Recorded information:

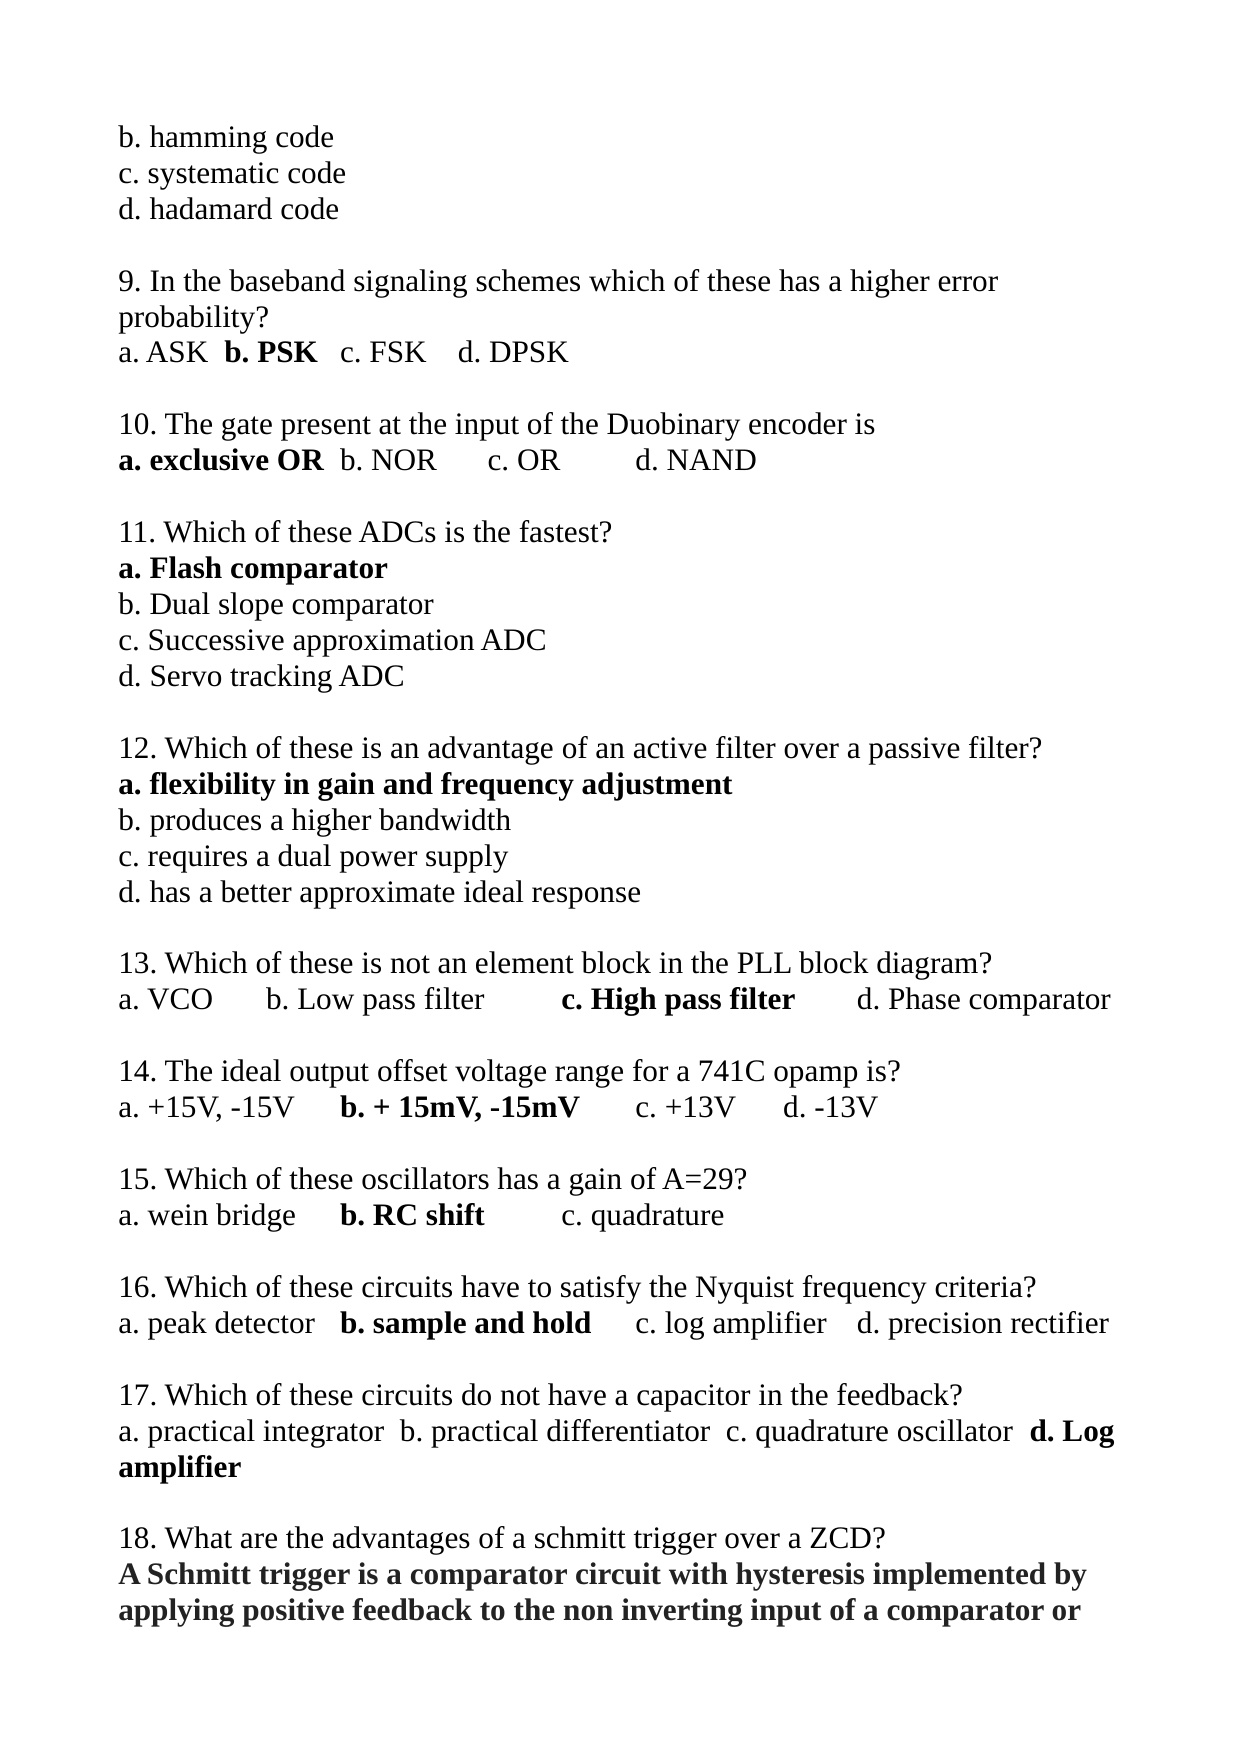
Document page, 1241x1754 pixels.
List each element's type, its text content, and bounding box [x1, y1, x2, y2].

text a. wein bridge b. RC shift c. quadrature [118, 1196, 1122, 1232]
text 15. Which of these oscillators has a gain of A=29? [118, 1160, 1122, 1196]
text 14. The ideal output offset voltage range for a 741C opamp is? [118, 1052, 1122, 1088]
text 16. Which of these circuits have to satisfy the Nyquist frequency criteria? [118, 1268, 1122, 1304]
text b. produces a higher bandwidth [118, 801, 1122, 837]
text c. systematic code [118, 154, 1122, 190]
text c. Successive approximation ADC [118, 621, 1122, 657]
text a. +15V, -15V b. + 15mV, -15mV c. +13V d. -13V [118, 1088, 1122, 1124]
text d. Servo tracking ADC [118, 657, 1122, 693]
text A Schmitt trigger is a comparator circuit with hysteresis implemented by applying positive feedback to the non inverting input of a comparator or [118, 1556, 1122, 1627]
text a. peak detector b. sample and hold c. log amplifier d. precision rectifier [118, 1304, 1122, 1340]
text a. exclusive OR b. NOR c. OR d. NAND [118, 442, 1122, 477]
text b. Dual slope comparator [118, 585, 1122, 621]
text 12. Which of these is an advantage of an active filter over a passive filter? [118, 729, 1122, 765]
text c. requires a dual power supply [118, 837, 1122, 873]
text a. practical integrator b. practical differentiator c. quadrature oscillator d. Log amplifier [118, 1412, 1122, 1484]
text 10. The gate present at the input of the Duobinary encoder is [118, 406, 1122, 442]
text 13. Which of these is not an element block in the PLL block diagram? [118, 945, 1122, 981]
text 9. In the baseband signaling schemes which of these has a higher error probability? [118, 262, 1122, 334]
text a. VCO b. Low pass filter c. High pass filter d. Phase comparator [118, 981, 1122, 1017]
text a. ASK b. PSK c. FSK d. DPSK [118, 334, 1122, 370]
text 18. What are the advantages of a schmitt trigger over a ZCD? [118, 1520, 1122, 1556]
text 11. Which of these ADCs is the fastest? [118, 513, 1122, 549]
text d. has a better approximate ideal response [118, 873, 1122, 909]
text a. Flash comparator [118, 549, 1122, 585]
text d. hadamard code [118, 190, 1122, 226]
text 17. Which of these circuits do not have a capacitor in the feedback? [118, 1376, 1122, 1412]
text b. hamming code [118, 118, 1122, 154]
text a. flexibility in gain and frequency adjustment [118, 765, 1122, 801]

Goal of the exercise:
Revise the records from their first line up to and including the line with "List each element's", replacing "bounding box" with "enclosing box" and keeping everything else unchanged. Leave the picture out of your answer.

Complete answer:
Document page, 1241x1754 pixels.
List each element's type, its text content, and enclosing box [x1, y1, x2, y2].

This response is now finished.